Cienfuegos looked surprised and then pleased. “I hope it’s frightening. I always thought El Picador—the Meat Grinder—had a certain nasty charm.”
“I want to be called Don Sombra, Lord Shadow.”
The jefe thought for a moment. “It isn’t as scary as I’d hoped, but then it depends on what you mean by shadow. A lurking danger, an unseen threat. Yes, it could do.”
“It’s what I want. You can tell the others. Now leave me alone. I want to think.” Cienfuegos withdrew and Matt thought, Mirasol means “look at the sun.” She thought I was the sun, and now that she’s gone, there’s nothing left but shadow. He didn’t answer the holoport call on that day or on the next five occasions.
The monsoon departed, drifting back now and then to drench the soil and cause flash floods in the hills. The days were hot. Matt wore a hat like the Farm Patrolmen and, when he had time, rode out to inspect the opium fields. Eejits worked to remove stones from new tracts of land where Matt intended to plant with corn.
Field eejits were trained to prepare soil, but they understood only one type of crop. Cienfuegos had tried them out on a small stand of corn, and predictably, they slashed the growing cobs with razors and waited patiently for the resin to ooze out. “I’ve tried every command I can think of, but they won’t change,” the jefe had said. “It’s possible to retrain them, but think of the time wasted, not to mention the high mortality.”
“Are they living longer now?” Matt had asked.
“Much longer,” Cienfuegos had said. “Of course there are the usual accidents. One of them turned the wrong way and marched out into the desert instead of returning to the pens. No one noticed until the following day. We found him at the bottom of a wash. Two or three go rogue every month.”
Matt had turned away. He was preparing fields no one would use unless the Farm Patrol and bodyguards could be persuaded to do it. They wouldn’t like it. It was beneath their dignity.
Now Matt walked alone toward the mushroom house. The experiment had worked better than anyone’s wildest dreams. Polluted soil now sprouted with grass. Waste from the water treatment plant no longer drained into fetid pits but spread into enclosures, where it was set upon by hordes of ravenous Shaggy Manes. Matt could understand why the Mushroom Master was so proud of his pets.

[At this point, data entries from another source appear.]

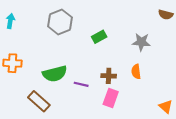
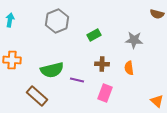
brown cross: (109, 76) -> (102, 64), moved

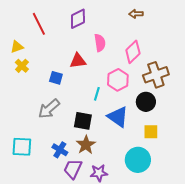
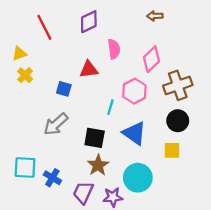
black circle: (146, 102) -> (178, 121), moved
blue cross: (60, 150) -> (52, 178), moved
cyan circle: (138, 160) -> (138, 178), moved

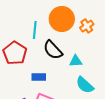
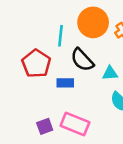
blue rectangle: (39, 77) -> (65, 83), moved

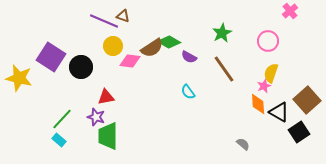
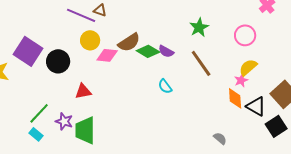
green diamond: (169, 42) -> (148, 51), moved
yellow semicircle: (271, 73) -> (248, 67), turned 30
purple star: (96, 117) -> (64, 121), moved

He saw the Mushroom Master now. The man was carrying a large, brown umbrella that came down past his shoulders and made him look not unlike a mushroom himself. “Hello there!” he called. The man tipped up the umbrella and lowered it again.
“Please forgive me for not stopping, Don Sombra. I was checking a leak in the sprinkler system and must go back inside at once. You are welcome to visit, of course. I have some excellent pu-erh tea.” The Mushroom Master scurried through the door as though a rattlesnake was lunging at his heels.